The aim of this article is to try to give answers to these questions and to suggest solutions in the face of difficulties.

The money the donors have been giving us has been making it possible for us to live beyond our means. Perhaps with the donors’ money we have been purchasing extra drugs, hiring extra civil services, training our police officer and so on. With the donors’ money held back, some of the services will have to be suspended or curtailed until we have found alternative sources of funding them.

There are three alternative sources of funding the services which were formerly funded by donors’ money. The government raises extra taxes by increasing existing rates or widening the taxable base. If corporate taxes are raised, Malawi might scare off foreign direct investment. Raising incomes taxes on salaries, we may expect civil servant and private employees to press their employers for salary hike or engaging in other activities instead of concentrating on official duties.

Widening the tax base might mean taxing services which currently are not subject to taxes. These might include products or goods normally consumed by poor people. The question of equity would arise, you may expect protests from those who speak for the silent majority and other do-gooders.

When austerity measures are imposed, Malawians do not readily offer their cooperative. As soon as there was freedom of expression under the multiparty era, you would hear people complaining aloud that those they had elected had been making false promises.

In order to placate the public, the government might resort to borrowing money from the commercial banks as we as Reserve Bank. It would borrow from commercial banks by issuing bonds. This might crowd out corporate borrowings by both making the loanable fund scarce and raising interest rates. This could lead to the slowing down of business activities, even to recession.
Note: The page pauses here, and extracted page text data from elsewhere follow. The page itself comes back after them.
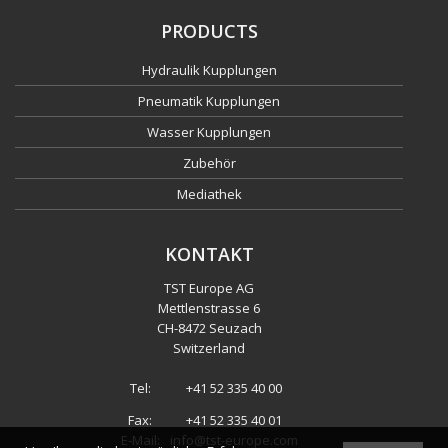
PRODUCTS
Hydraulik Kupplungen
Pneumatik Kupplungen
Wasser Kupplungen
Zubehör
Mediathek
KONTAKT
TST Europe AG
Mettlenstrasse 6
CH
-
8472 Seuzach
Switzerland
Tel:
+41 52 335 40 00
Fax:
+41 52 335 40 01
E-Mail:
info@tst-europe.com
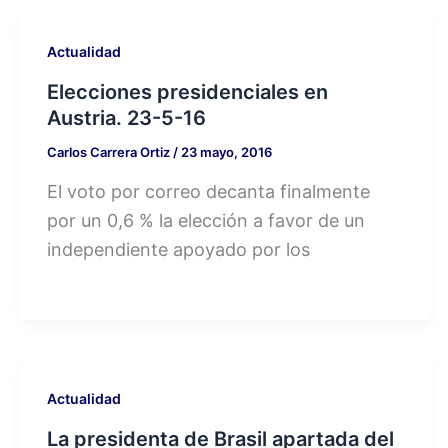
Actualidad
Elecciones presidenciales en
Austria. 23-5-16
Carlos Carrera Ortiz
/
23 mayo, 2016
El voto por correo decanta finalmente
por un 0,6 % la elección a favor de un
independiente apoyado por los
Actualidad
La presidenta de Brasil apartada del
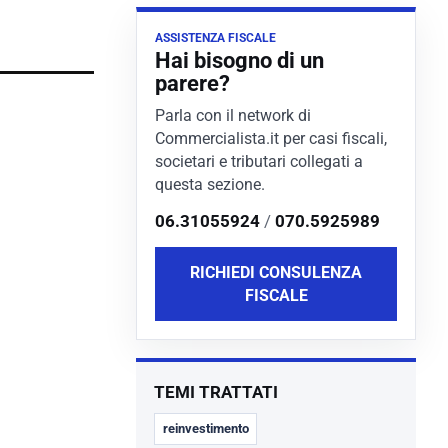
ASSISTENZA FISCALE
Hai bisogno di un
parere?
Parla con il network di
Commercialista.it per casi fiscali,
societari e tributari collegati a
questa sezione.
06.31055924
/
070.5925989
RICHIEDI CONSULENZA
FISCALE
TEMI TRATTATI
reinvestimento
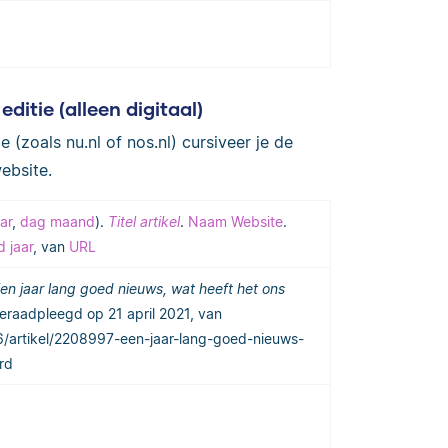
ditie (alleen digitaal)
 (zoals nu.nl of nos.nl) cursiveer je de
ebsite.
ar
,
dag maand
).
Titel artikel
.
Naam Website
.
 jaar
, van
URL
en jaar lang goed nieuws, wat heeft het ons
raadpleegd op 21 april 2021, van
626/artikel/2208997-een-jaar-lang-goed-nieuws-
rd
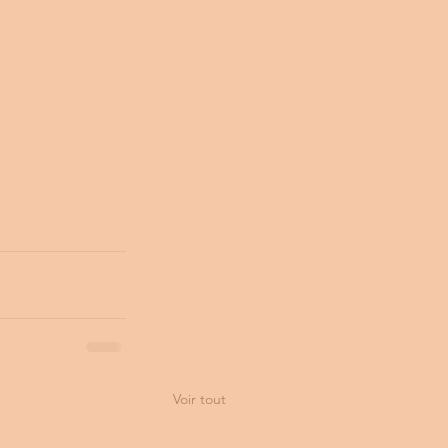
Voir tout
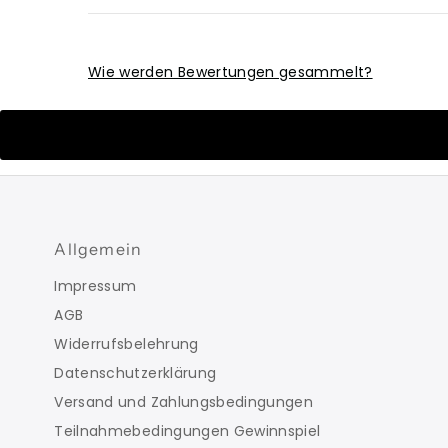
Wie werden Bewertungen gesammelt?
Allgemein
Impressum
AGB
Widerrufsbelehrung
Datenschutzerklärung
Versand und Zahlungsbedingungen
Teilnahmebedingungen Gewinnspiel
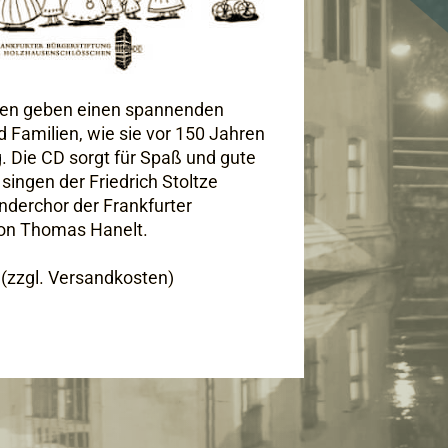
hten geben einen spannenden
nd Familien, wie sie vor 150 Jahren
g. Die CD sorgt für Spaß und gute
singen der Friedrich Stoltze
nderchor der Frankfurter
 von Thomas Hanelt.
(zzgl. Versandkosten)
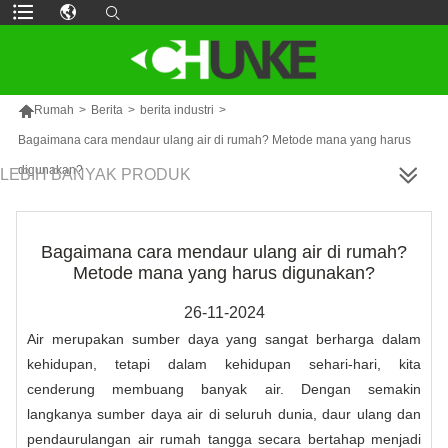

Rumah
>
Berita
>
berita industri
>
Bagaimana cara mendaur ulang air di rumah? Metode mana yang harus
digunakan?
LEBIH BANYAK PRODUK
Bagaimana cara mendaur ulang air di rumah?
Metode mana yang harus digunakan?
26-11-2024
Air merupakan sumber daya yang sangat berharga dalam
kehidupan, tetapi dalam kehidupan sehari-hari, kita
cenderung membuang banyak air. Dengan semakin
langkanya sumber daya air di seluruh dunia, daur ulang dan
pendaurulangan air rumah tangga secara bertahap menjadi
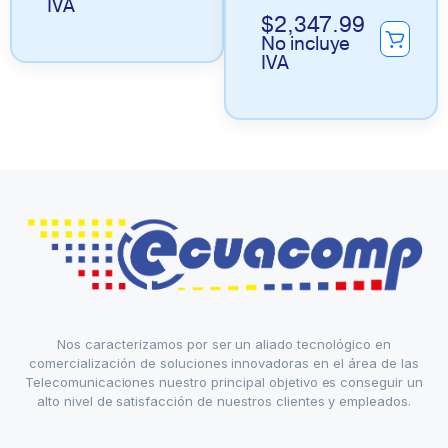
IVA
$
2,347.99
No incluye
IVA
Nos caracterizamos por ser un aliado tecnológico en
comercialización de soluciones innovadoras en el área de las
Telecomunicaciones nuestro principal objetivo es conseguir un
alto nivel de satisfacción de nuestros clientes y empleados.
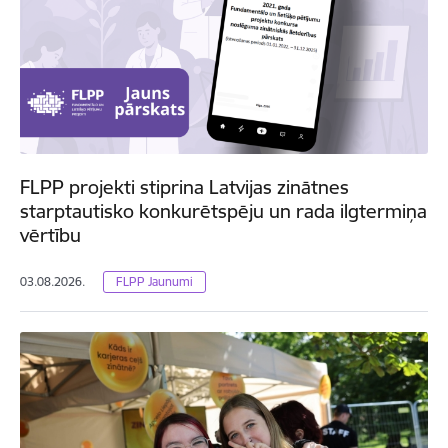
FLPP projekti stiprina Latvijas zinātnes
starptautisko konkurētspēju un rada ilgtermiņa
vērtību
03.08.2026.
FLPP Jaunumi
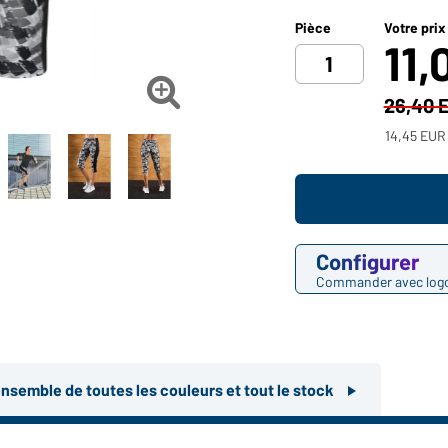
Pièce
Votre prix
11,

26,40 
14,45 EUR 
Configurer
Commander avec log
ensemble de toutes les couleurs et tout le stock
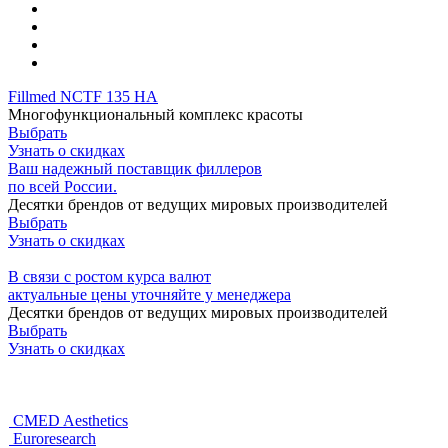
Fillmed NCTF 135 HA
Многофункциональный комплекс красоты
Выбрать
Узнать о скидках
Ваш надежный поставщик филлеров
по всей России.
Десятки брендов от ведущих мировых производителей
Выбрать
Узнать о скидках
В связи с ростом курса валют
актуальные цены уточняйте у менеджера
Десятки брендов от ведущих мировых производителей
Выбрать
Узнать о скидках
CMED Aesthetics
Euroresearch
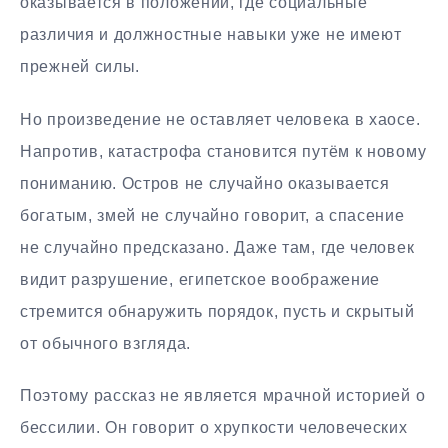
оказывается в положении, где социальные
различия и должностные навыки уже не имеют
прежней силы.
Но произведение не оставляет человека в хаосе.
Напротив, катастрофа становится путём к новому
пониманию. Остров не случайно оказывается
богатым, змей не случайно говорит, а спасение
не случайно предсказано. Даже там, где человек
видит разрушение, египетское воображение
стремится обнаружить порядок, пусть и скрытый
от обычного взгляда.
Поэтому рассказ не является мрачной историей о
бессилии. Он говорит о хрупкости человеческих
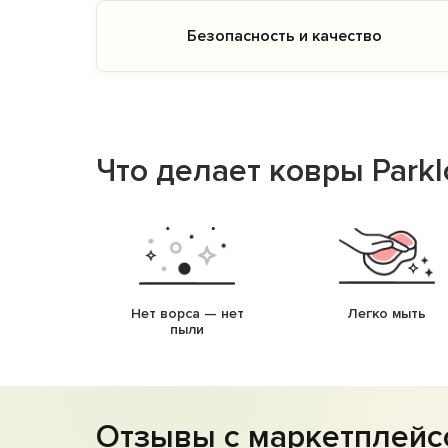
Безопасность и качество
Что делает ковры Park
Нет ворса — нет
Легко мыть
пыли
Отзывы с маркетплейс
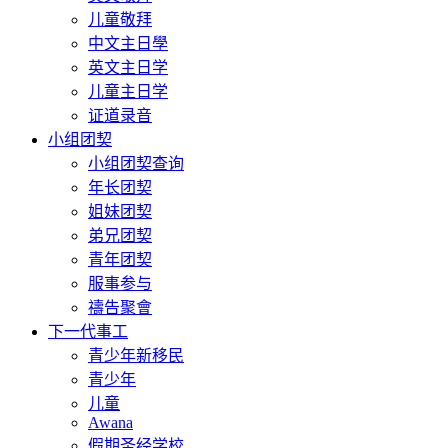
儿童敬拜
中文主日學
英文主日学
儿童主日学
证道录音
小组团契
小组团契查询
年长团契
姐妹团契
弟兄团契
青年团契
服事参与
禱告聚會
下一代事工
青少年新移民
青少年
儿童
Awana
假期圣经学校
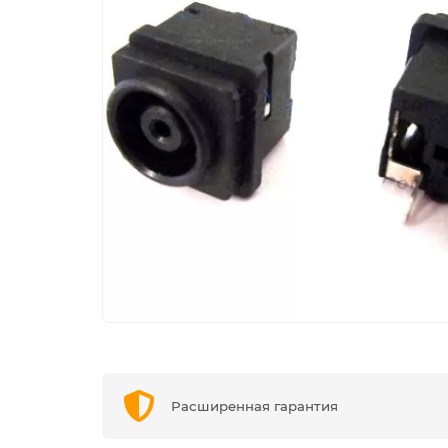
Расширенная гарантия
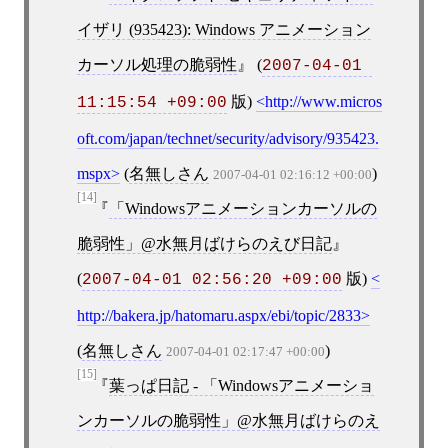
イザリ (935423): Windows アニメーション
カーソル処理の脆弱性
(
2007-04-01 
版)
http://www.micros
11:15:54 +09:00
oft.com/japan/technet/security/advisory/935423.
mspx
(
名無しさん
)
2007-04-01 02:16:12 +00:00
[14]
「Windowsアニメーションカーソルの
脆弱性」@水無月ばけらのえび日記
(
版)
2007-04-01 02:56:20 +09:00
http://bakera.jp/hatomaru.aspx/ebi/topic/2833
(
名無しさん
)
2007-04-01 02:17:47 +00:00
[15]
葉っぱ日記 - 「Windowsアニメーショ
ンカーソルの脆弱性」@水無月ばけらのえ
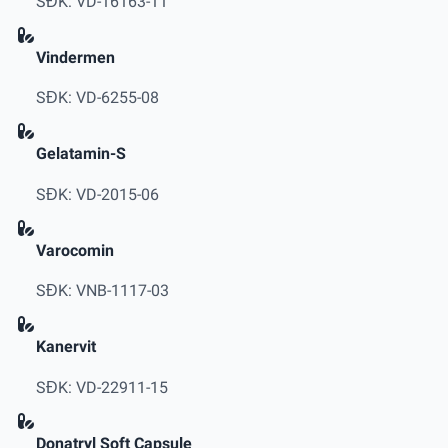
SĐK: VD-16163-11
Vindermen
SĐK: VD-6255-08
Gelatamin-S
SĐK: VD-2015-06
Varocomin
SĐK: VNB-1117-03
Kanervit
SĐK: VD-22911-15
Donatryl Soft Capsule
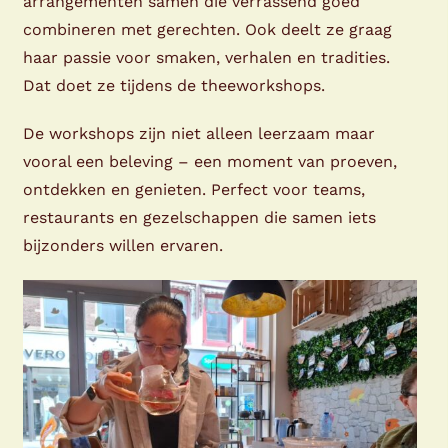
arrangementen samen die verrassend goed
combineren met gerechten. Ook deelt ze graag
haar passie voor smaken, verhalen en tradities.
Dat doet ze tijdens de theeworkshops.
De workshops zijn niet alleen leerzaam maar
vooral een beleving – een moment van proeven,
ontdekken en genieten. Perfect voor teams,
restaurants en gezelschappen die samen iets
bijzonders willen ervaren.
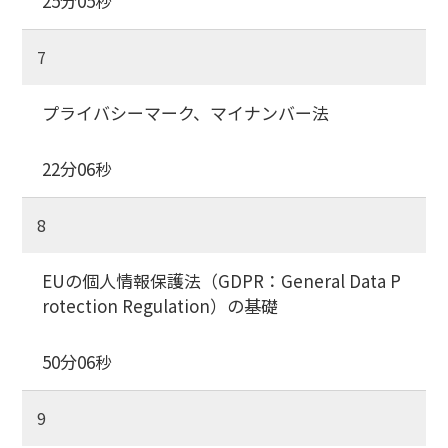
25分05秒
7
プライバシーマーク、マイナンバー法
22分06秒
8
EUの個人情報保護法（GDPR：General Data P
rotection Regulation）の基礎
50分06秒
9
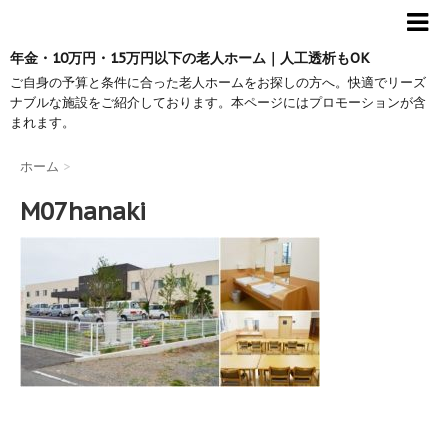
年金・10万円・15万円以下の老人ホーム｜人工透析もOK
ご自身の予算と条件に合った老人ホームをお探しの方へ。快適でリーズ
ナブルな施設をご紹介しております。本ページにはプロモーションが含
まれます。
ホーム
>
M07hanaki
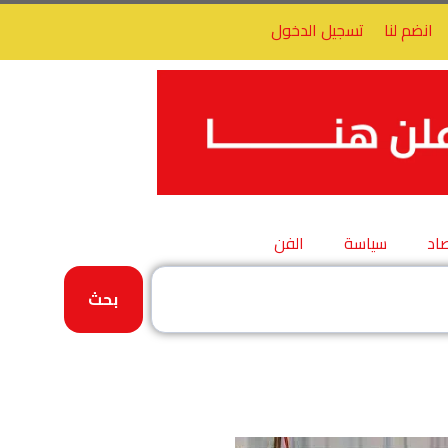
انضم لنا
تسجيل الدخول
اد
سياسة
الفن
بحث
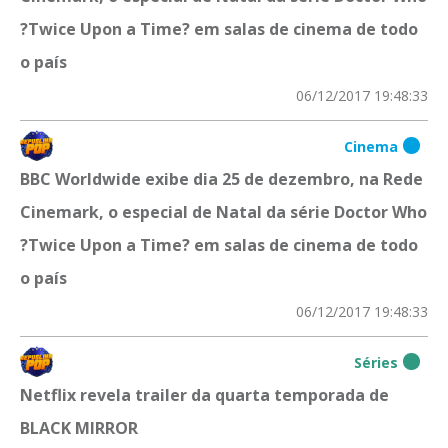
?Twice Upon a Time? em salas de cinema de todo
o país
06/12/2017 19:48:33
Cinema
BBC Worldwide exibe dia 25 de dezembro, na Rede
Cinemark, o especial de Natal da série Doctor Who
?Twice Upon a Time? em salas de cinema de todo
o país
06/12/2017 19:48:33
Séries
Netflix revela trailer da quarta temporada de
BLACK MIRROR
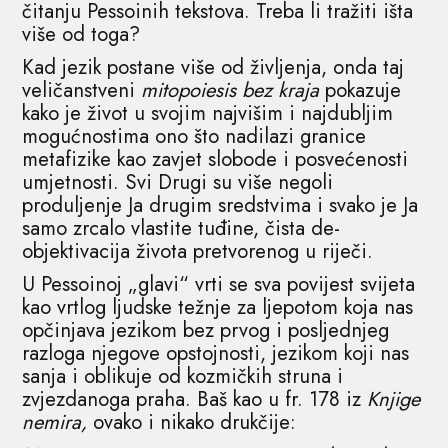
čitanju Pessoinih tekstova. Treba li tražiti išta
više od toga?
Kad jezik postane više od življenja, onda taj
veličanstveni
mitopoiesis bez kraja
pokazuje
kako je život u svojim najvišim i najdubljim
mogućnostima ono što nadilazi granice
metafizike kao zavjet slobode i posvećenosti
umjetnosti. Svi Drugi su više negoli
produljenje Ja drugim sredstvima i svako je Ja
samo zrcalo vlastite tuđine, čista de-
objektivacija života pretvorenog u riječi.
U Pessoinoj „glavi“ vrti se sva povijest svijeta
kao vrtlog ljudske težnje za ljepotom koja nas
opčinjava jezikom bez prvog i posljednjeg
razloga njegove opstojnosti, jezikom koji nas
sanja i oblikuje od kozmičkih struna i
zvjezdanoga praha. Baš kao u fr. 178 iz
Knjige
nemira,
ovako i nikako drukčije:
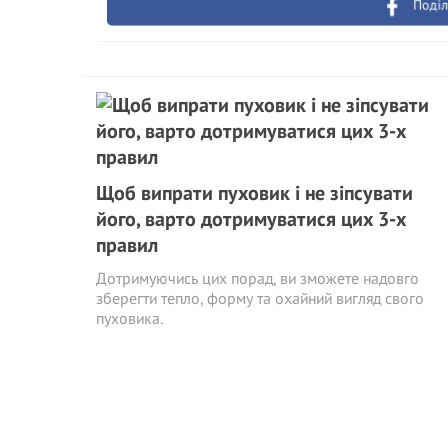
Поділ
Щоб випрати пуховик і не зіпсувати
його, варто дотримуватися цих 3-х
правил
Дотримуючись цих порад, ви зможете надовго
зберегти тепло, форму та охайний вигляд свого
пуховика.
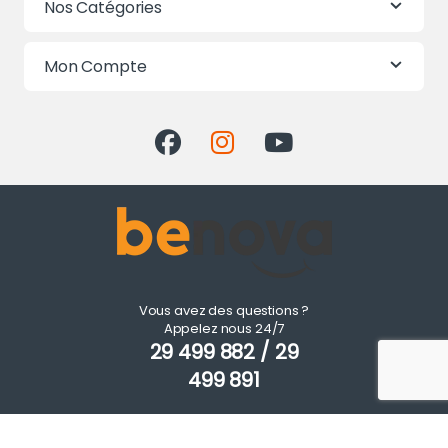
Nos Catégories
Mon Compte
Vous avez des questions ?
Appelez nous 24/7
29 499 882 / 29
499 891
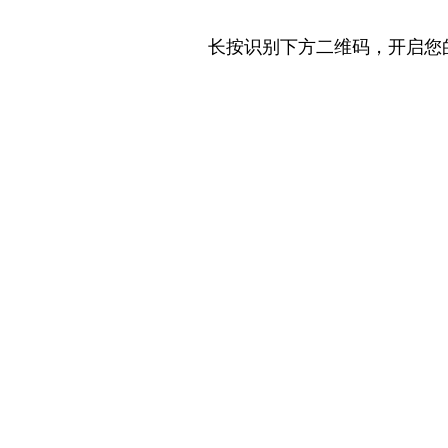
长按识别下方二维码，开启您的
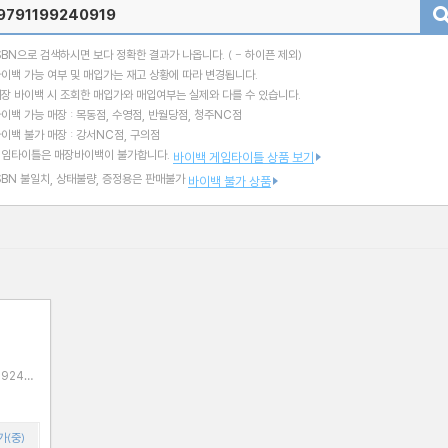
검색
SBN으로 검색하시면 보다 정확한 결과가 나옵니다.
( - 하이픈 제외)
이백 가능 여부 및 매입가는 재고 상황에 따라 변경됩니다.
장 바이백 시 조회한 매입가와 매입여부는 실제와 다를 수 있습니다.
이백 가능 매장 : 목동점, 수영점, 반월당점, 청주NC점
이백 불가 매장 : 강서NC점, 구의점
게임타이틀은 매장바이백이 불가합니다.
바이백 게임타이틀 상품 보기
SBN 불일치, 상태불량, 증정용은 판매불가
바이백 불가 상품
가(중)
The government borrowing from the central bank is mere euphemism for instructing the bank to print extra bank notes so as to fund government programmes. If too many notes enter the economy while production of goods remains unchanged, we face the bogey of too much money chasing too few goods, resulting in galloping or double-digit inflation.

The newly-appointed Minister of Finance, Economic Planning and Development Goodall Gondwe has made promises to push down the inflation to single digit. We will welcome success in this noble goal but difficulties cannot be wished away.

He has welcomed the decline in the price of a bag of maize from K10 000 to K3 000. No doubt consumers are happy to buy the essential commodity at the price they can afford.

But are the producers equally delighted with the lower prices? Possibly some if not many will tell you it does not cover the costs of the fertilisers and other inputs they used. Instead of complaining verbally, some farmers might just turn their hectares of land to the production of commodities other than maize thereby causing shortage of food and the resumption of inflationary prices. About the lowering of inflation, let us be optimistic without being unrealistic.

The third alternative source would be countries that are currently not part of the charmed circle that jointly support us. But who are they?

What can we do so as to induce donors, the International Monetary Fund and World Bank to resume the aid? We must meet their standards of probity and performance.

The Cashgate scandals must be tackled relentlessly. Time and time again in the past we have heard the term “zero tolerance”. Let us hope that this time action will speak louder than words, louder enough for all stakeholders to hear them.

The economic reforms that Joyce Banda introduced may have contributed to her election defeat just as they did in countries such as Greece and Italy. All the same the donors insist that the reforms must continue or else no turning on the aid taps.

The authorities must be good at public relations and educate civil servants and other that there is no gain without pain. For some civil servants to threaten the government with strike when their colleagues have stolen billions of kwacha from State coffers is not a jolly good behaviour.